Le 24 février 2022, la Russie a lancé une offensive militaire contre l’Ukraine. Pour la Revue Politique et Parlementaire, Thomas Flichy de La Neuville fait régulièrement un point de conjoncture sur la situation.
En Ukraine, les combats se concentrent actuellement à Kherson, espace stratégique pour les deux adversaires en présence. Fortifiée dès 1736 par la Russie, puis dotée d’un fort en 1778, Kherson est la clef de voute du contrôle du Dniepr face aux Ottomans. Sa population est historiquement très mêlée : en 1897, l’on y comptait 50 % de grands Russes, 30 % de Juifs et 20 % d’Ukrainiens. La ville fut occupée quelques mois par les Français en 1919 afin d’appuyer les armées blanches face aux Bolcheviks.
Aujourd’hui, si Kherson venait à être reprise par l’Ukraine, plus aucune force russe ne pourrait demeurer sur la partie Ouest du Dniepr.
Son contrôle est par conséquent un enjeu majeur pour les deux parties : les Ukrainiens ont bombardé le pont Antonovsky à de multiples reprises jusqu’à le rendre impraticable pour les véhicules. Ce dernier était le seul moyen de franchissement du Dniepr dans un rayon de 50 km et permettait aux forces russes situées à l’ouest du fleuve d’acheminer des troupes et du matériel militaire sur le front au sud du pays. Il offrait également une solution de repli en cas d’attaque ukrainienne sur Kherson.
Aujourd’hui, un pont temporaire a été établi près du barrage de la centrale électrique de Novaya Kakhovka, le seul permettant de relier les deux rives du Dniepr dans la région de Kherson. Le barrage ayant été endommagé par des frappes ukrainiennes, les Russes ont réussi à construire un pont temporaire à la mi-septembre, offrant ainsi une alternative pour la logistique militaire russe. Le territoire de Kherson est composé de steppes avec très peu de relief sur lesquelles il est facile de faire avancer la cavalerie. Cependant à l’automne le terrain peut devenir très boueux et impraticable pour l’artillerie lourde, qui se voit obligée de passer par les routes bitumées. Kherson contrôle un oblast stratégique sur le plan agricole : 2 millions d’hectares de terres très productives. C’est enfin une porte d’entrée vers la Crimée, située à 273 kilomètres de la ville.
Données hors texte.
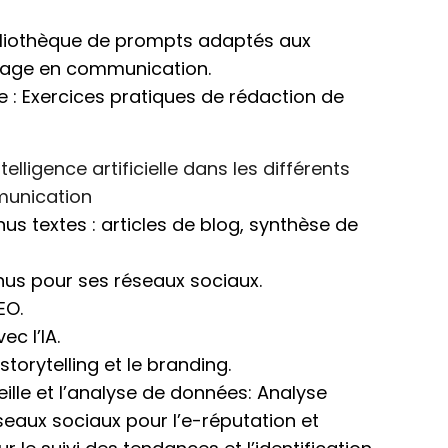
bliothèque de prompts adaptés aux
sage en communication.
 : Exercices pratiques de rédaction de
intelligence artificielle dans les différents
munication
us textes : articles de blog, synthèse de
us pour ses réseaux sociaux.
SEO.
ec l’IA.
 storytelling et le branding.
 veille et l’analyse de données: Analyse
eaux sociaux pour l’e-réputation et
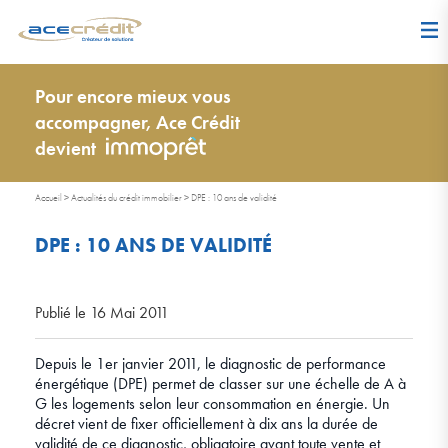
Pour encore mieux vous
accompagner, Ace Crédit
devient
Accueil
>
Actualités du crédit immobilier
>
DPE : 10 ans de validité
DPE : 10 ANS DE VALIDITÉ
Publié le 16 Mai 2011
Depuis le 1er janvier 2011, le diagnostic de performance
énergétique (DPE) permet de classer sur une échelle de A à
G les logements selon leur consommation en énergie. Un
décret vient de fixer officiellement à dix ans la durée de
validité de ce diagnostic, obligatoire avant toute vente et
Depuis le 29 septembre 2022, l’armée ukrainienne se concentre sur la reprise de Kherson. En face d’eux, l’artillerie russe cible l’infanterie, ce à quoi l’Ukraine riposte en détruisant des positions de tir russes.
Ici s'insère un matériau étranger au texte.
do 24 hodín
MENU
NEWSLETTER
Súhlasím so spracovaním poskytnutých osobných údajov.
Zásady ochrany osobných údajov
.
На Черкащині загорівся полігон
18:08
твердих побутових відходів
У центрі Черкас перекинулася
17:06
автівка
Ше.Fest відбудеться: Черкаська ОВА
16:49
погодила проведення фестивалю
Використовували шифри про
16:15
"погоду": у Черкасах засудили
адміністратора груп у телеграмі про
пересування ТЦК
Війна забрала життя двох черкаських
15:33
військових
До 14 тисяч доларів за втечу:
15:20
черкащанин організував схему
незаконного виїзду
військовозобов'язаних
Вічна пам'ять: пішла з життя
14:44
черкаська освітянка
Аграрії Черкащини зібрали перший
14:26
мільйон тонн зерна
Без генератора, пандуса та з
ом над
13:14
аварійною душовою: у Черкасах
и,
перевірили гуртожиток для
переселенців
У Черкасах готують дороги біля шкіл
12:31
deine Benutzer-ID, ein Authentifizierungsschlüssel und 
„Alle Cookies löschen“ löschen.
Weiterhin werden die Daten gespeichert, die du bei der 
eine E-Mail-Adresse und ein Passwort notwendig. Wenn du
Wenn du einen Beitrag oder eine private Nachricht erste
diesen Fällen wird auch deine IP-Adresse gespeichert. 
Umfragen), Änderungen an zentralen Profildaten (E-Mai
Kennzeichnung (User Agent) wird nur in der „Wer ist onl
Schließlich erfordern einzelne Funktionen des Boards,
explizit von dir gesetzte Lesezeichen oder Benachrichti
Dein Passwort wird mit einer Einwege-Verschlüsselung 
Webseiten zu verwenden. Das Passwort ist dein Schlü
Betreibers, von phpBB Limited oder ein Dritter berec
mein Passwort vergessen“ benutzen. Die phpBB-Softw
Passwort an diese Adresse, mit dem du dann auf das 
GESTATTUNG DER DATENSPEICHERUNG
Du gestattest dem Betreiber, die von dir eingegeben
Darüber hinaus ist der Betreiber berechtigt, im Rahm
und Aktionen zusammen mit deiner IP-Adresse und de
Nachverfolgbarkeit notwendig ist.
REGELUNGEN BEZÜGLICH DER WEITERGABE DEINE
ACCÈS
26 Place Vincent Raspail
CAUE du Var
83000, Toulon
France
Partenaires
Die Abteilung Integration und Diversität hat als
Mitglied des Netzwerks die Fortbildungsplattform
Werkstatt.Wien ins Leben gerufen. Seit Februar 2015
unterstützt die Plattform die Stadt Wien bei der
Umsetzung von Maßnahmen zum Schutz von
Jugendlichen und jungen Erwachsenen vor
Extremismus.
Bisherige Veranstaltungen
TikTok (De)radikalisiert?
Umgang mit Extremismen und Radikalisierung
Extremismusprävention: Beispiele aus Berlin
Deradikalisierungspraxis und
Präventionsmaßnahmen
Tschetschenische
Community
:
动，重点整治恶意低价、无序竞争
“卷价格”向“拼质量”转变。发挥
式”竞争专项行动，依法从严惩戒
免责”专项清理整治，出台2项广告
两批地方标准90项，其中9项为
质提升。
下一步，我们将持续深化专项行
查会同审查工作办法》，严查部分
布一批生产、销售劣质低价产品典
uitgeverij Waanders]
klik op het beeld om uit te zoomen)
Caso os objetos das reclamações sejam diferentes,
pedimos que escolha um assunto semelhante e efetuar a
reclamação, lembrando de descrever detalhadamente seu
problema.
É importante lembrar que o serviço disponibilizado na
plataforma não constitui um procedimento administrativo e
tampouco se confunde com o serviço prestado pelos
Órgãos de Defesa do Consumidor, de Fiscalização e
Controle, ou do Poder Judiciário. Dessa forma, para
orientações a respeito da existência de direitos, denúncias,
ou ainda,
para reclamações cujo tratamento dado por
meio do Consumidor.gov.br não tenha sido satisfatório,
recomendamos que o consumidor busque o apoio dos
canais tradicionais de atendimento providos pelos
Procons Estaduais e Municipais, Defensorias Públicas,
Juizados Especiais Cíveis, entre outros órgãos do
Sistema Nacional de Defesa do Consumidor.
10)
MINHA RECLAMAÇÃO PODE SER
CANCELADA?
La 49earmée – qui a pour mission de tenir Kherson – dispose de ses deux brigades d’artillerie. On est en présence d’un réseau de défense de 14 unités de manœuvre de 800 à 1 500 hommes qui tiennent un front de 150 km, soit une dizaine de kilomètres pour un millier d’hommes. Si la Russie se retirait de Kherson au moment où les moyens de renseignement américain fournissent une avance décisive aux unités ukrainiennes, l’effet psychologique serait lourd sur l’armée russe. Dans la prise de force entre la Russie et les Etats-Unis en Ukraine, l’armée russe – qui a usé l’essentiel de ses forces spéciales lors de l’offensive de Kiev se démodernise, alors que l’armée ukrainienne bénéficie d’un flux quasiment intarissable de modernisation technologique.
Face à des soldats de moins en moins bien formés, l’écart technologique est en train de faire la différence. Kherson fait finalement figure de Stalingrad dans cette guerre. L’on ne saurait oublier que cette bataille décisive mit fin au mythe de l’invincibilité allemande et ouvrit le cycle de la retraite-défaite du Reich. Outre ses effets psychologiques, la chute de Kherson permettrait à l’armée ukrainienne d’ouvrir la route de la Crimée. Les conséquences sur le plan intérieur russe seraient alors incalculables.
Thomas Flichy de La Neuville
Directeur du Master Geopolitics & Business de Rennes School of Business
Cet article synthétise les travaux du master de géopolitique de Rennes School of Business.